Obama's doctrine has proven most disastrous where it has succeeded in overthrowing governments.
Former Israeli prison guard Jeffrey Goldberg's "The Obama Doctrine" in The Atlantic presents President Barack Obama's view of his own foreign policy (with input from a few of his close subordinates). Obama views himself as a radical leader in military restraint, in brave resistance to war mongers, and in scaling back excessive fear mongering in U.S. culture.
The U.S. President who has overseen the highest Pentagon budget in history, created drone wars, launched wars against the will of Congress, dramatically expanded foreign arms sales and special operations and the arming of proxies, claimed to be "really good at killing people," and openly bragged about having bombed seven nations that are inhabited largely by dark-skinned Muslims, bolsters his "doctrine" by offering accurate antiwar assessments of Nixon, Reagan, and George W. Bush's wars. (He essentially admits to Reagan's October Surprise negotiations with Iran that sabotaged the 1980 U.S. elections.) Obama's and Goldberg's discussion of Obama's own wars does not display the same accuracy or wisdom.
The Goldberg/Obama portrait is shaped largely by the choice of what to include.

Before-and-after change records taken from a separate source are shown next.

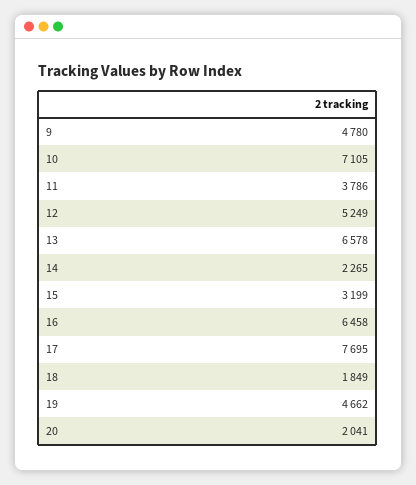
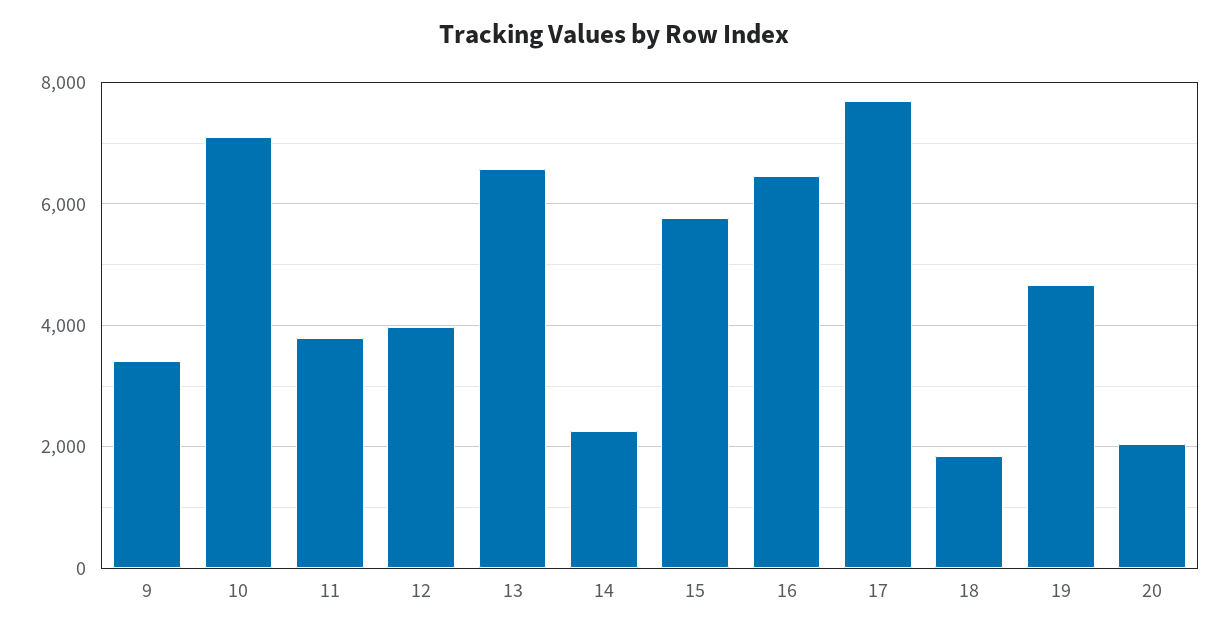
  {
-   "9": 4780,
+   "9": 3400,
    "10": 7105,
    "11": 3786,
-   "12": 5249,
+   "12": 4000,
    "13": 6578,
    "14": 2265,
-   "15": 3199,
+   "15": 5800,
    "16": 6458,
    "17": 7695,
    "18": 1849,
    "19": 4662,
    "20": 2041
  }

The primary focus is on Obama's 2013 reversal of his plan to bomb Syria, with a minor emphasis on his negotiation of the Iran nuclear agreement. Much of his more militaristic behavior is completely ignored or brushed aside in passing reference. And even in those cases that come into focus, myths go unquestioned — even when they are debunked later in this same book-length article.